En 1935, Enrique Santos Discépolo calificó al Siglo XX de Cambalache. No le faltaba razón al bueno de “Discepolín” cuando escribió este tango inolvidable:

Que el mundo fue y será una porquería, ya lo sé.

En el quinientos seis y en el dos mil, también.

Que siempre ha habido chorros,maquiavelos y estafaos,

contentos y amargaos,barones y dublés.

Pero que el siglo veinte es un despliegue de maldá insolente,

ya no hay quien lo niegue.

Vivimos revolcaos en un merengue y en el mismo lodo

todos manoseados.

Supongo que si a don Enrique le hubiera tocado vivir en estos comienzos del siglo XXI, habría tenido que incrementar el número y la calidad de los epítetos que aparecen en su tango, incluso puede que el propio tango fuera bautizado de forma diferente. No sé.

Lo cierto es que nos encontramos personajes en este XXI, de un patetismo inusitado, gentes que inopinadamente se creen inmunes a la acción de la justicia, como si no fuera con ellos, como si ser yernos de quien son, fuera su patente de corso para poder robar a un pueblo al que en mayor o menor medida representan. Un pensamiento tan medieval como el derecho de pernada, o por así decirlo, un derecho de pernada moderno. Este seguro que no se le escaparía a Discépolo.

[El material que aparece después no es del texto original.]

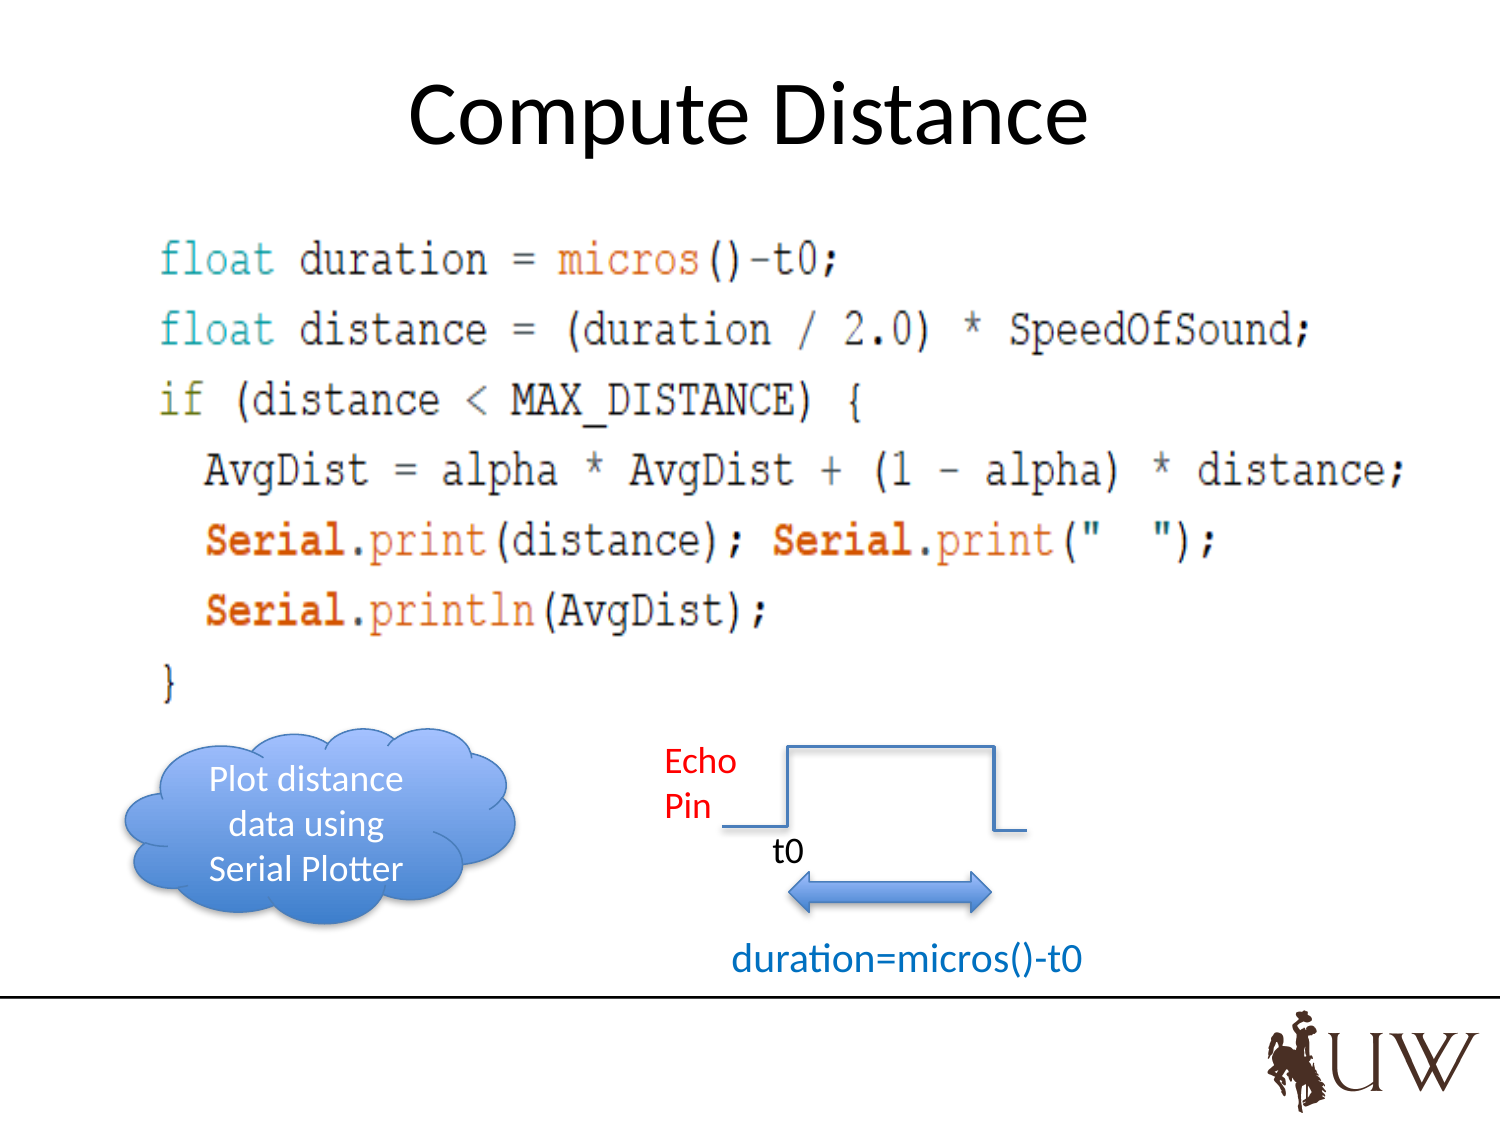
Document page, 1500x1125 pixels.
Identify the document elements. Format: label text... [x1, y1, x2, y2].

text_box [788, 871, 992, 914]
text_box t0 [757, 843, 820, 878]
title Compute Distance [75, 45, 1425, 184]
text_box duration=micros()-t0 [716, 923, 1098, 988]
picture [0, 996, 1500, 1125]
picture [141, 223, 1436, 725]
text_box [644, 733, 1027, 835]
text_box Plot distance data using Serial Plotter [124, 733, 516, 925]
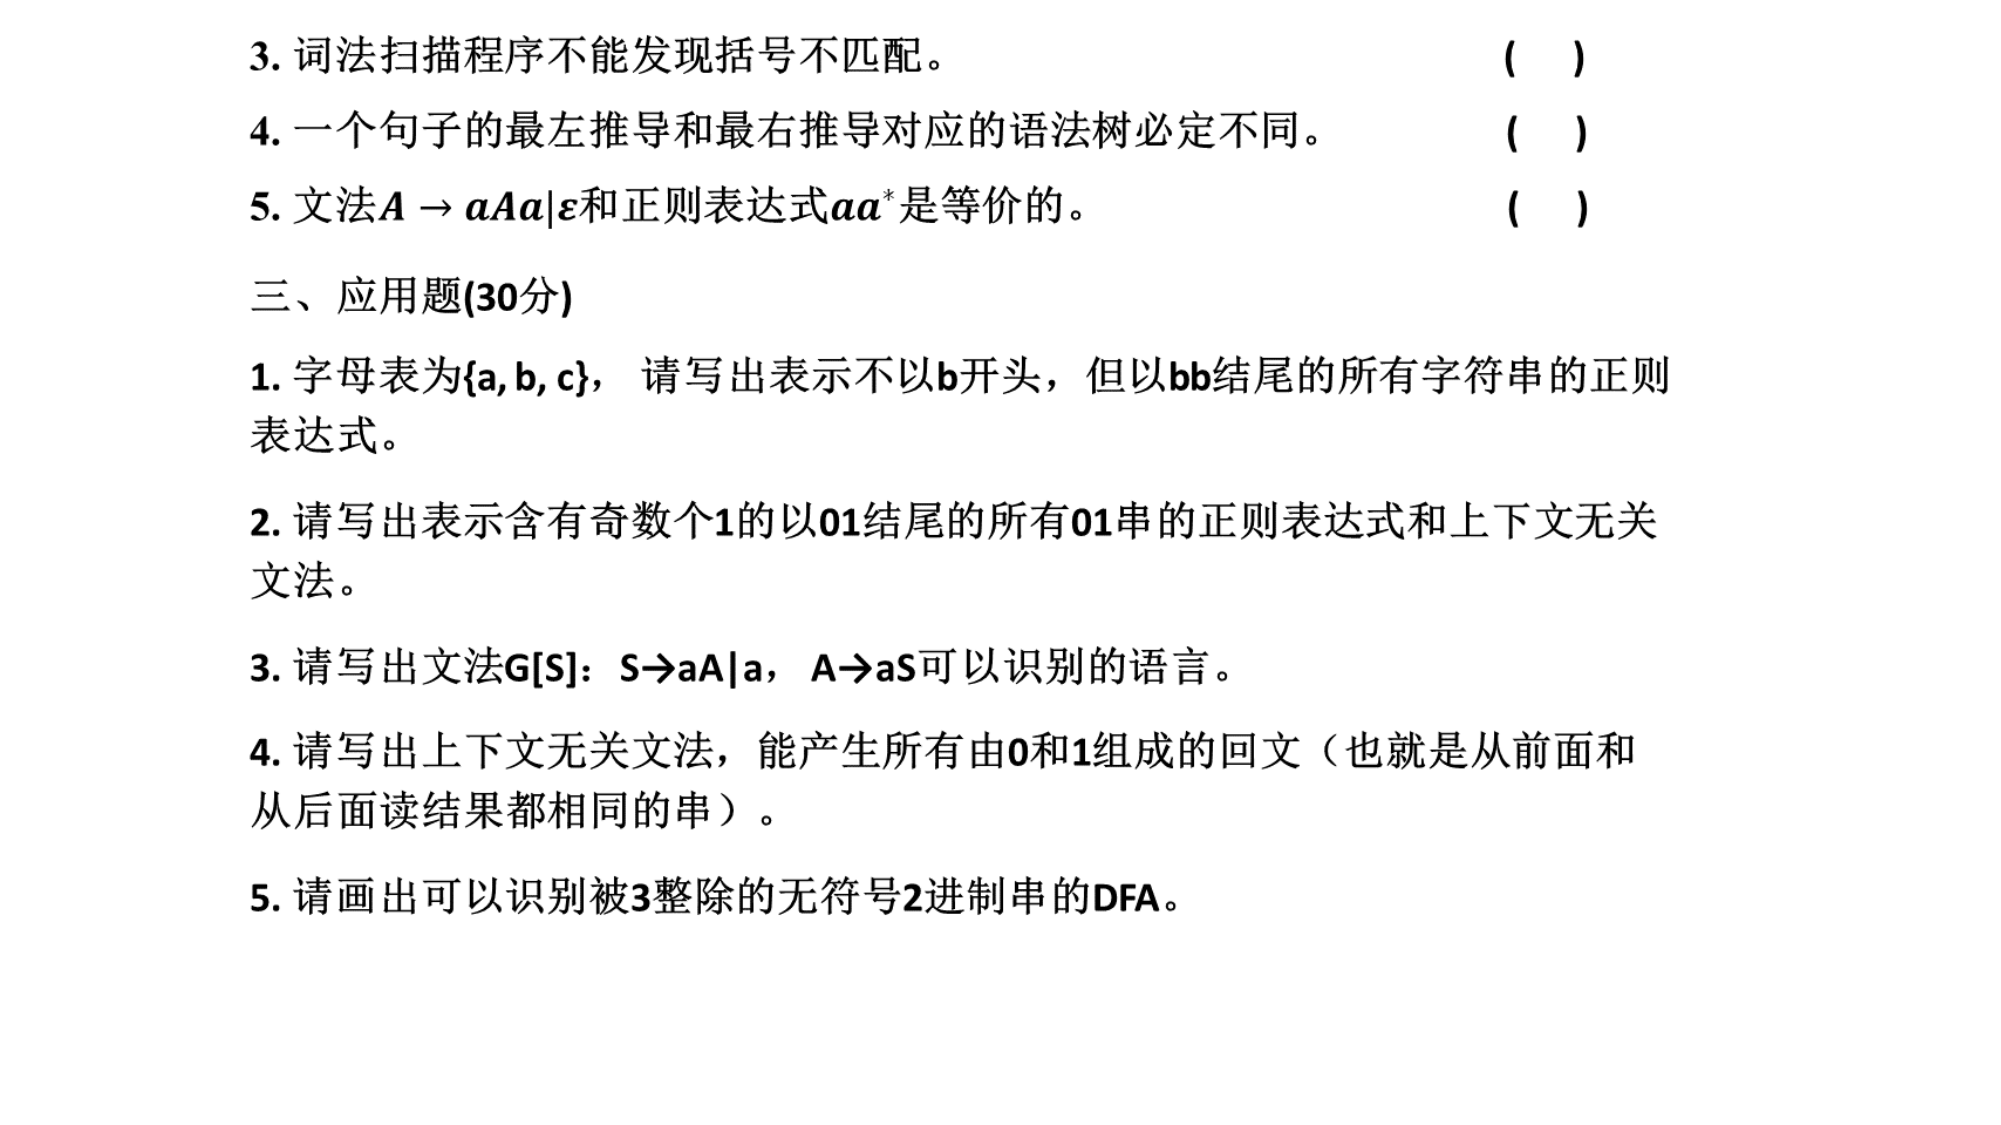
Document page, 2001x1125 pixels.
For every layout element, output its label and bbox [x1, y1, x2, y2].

picture [211, 0, 1711, 1125]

Si uno vive en la impostura

y otro roba en su ambición,

da lo mismo que sea cura,

colchonero, Rey de Bastos,

caradura o polizón.

Abandonar la nave siempre ha sido una metáfora a lo largo de mi vida. He visto a mucha gente abandonar  naves: salir de proyectos, renegar de amistades, fallar en el peor momento, incluso puede que yo haya abandonado alguna nave. Pero siempre como metáfora. Hasta ahora.

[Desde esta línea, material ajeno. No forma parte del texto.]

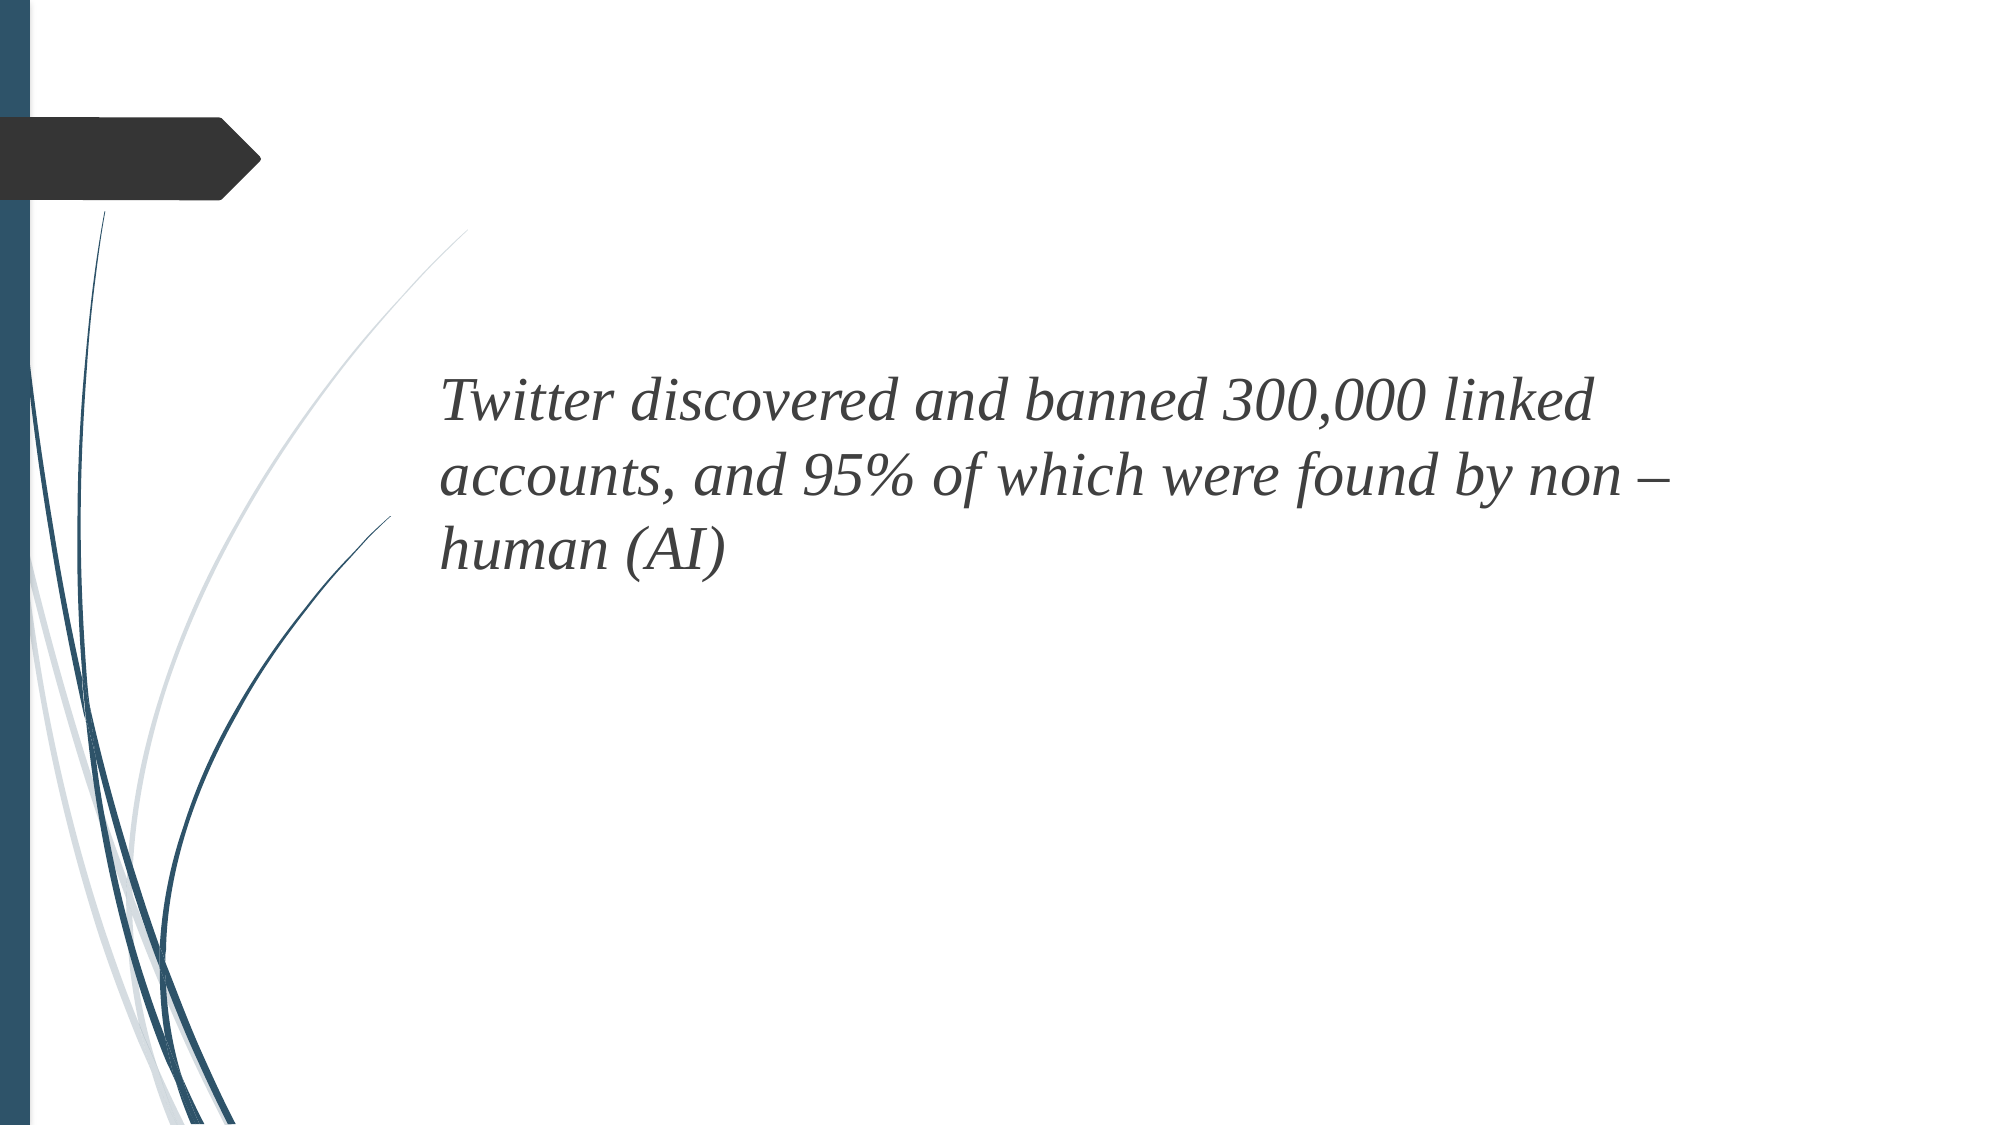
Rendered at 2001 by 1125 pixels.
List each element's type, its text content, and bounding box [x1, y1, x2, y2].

list Twitter discovered and banned 300,000 linked accounts, and 95% of which were found by non – human (AI) [424, 350, 1816, 664]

Un tal Francesco, quizás  después de trasegar una respetable cantidad de tinto, nos ha enseñado de donde proviene tal metáfora.

Francesco Schettino, o la transubstanciación de la metáfora. Sin ritos, sin ceremonias.

La metáfora hecha carne en su persona, y el vino hecho sangre en sus víctimas.

Y por encima de todo, la cobardía.

¡Dale, nomás…!

¡Dale, que va…!

¡Que allá en el Horno

nos vamo’a encontrar…!

Quiero dedicarle esta humilde entrada a Francisco Navarro, @gasolinero, que se que le gustan los tangos.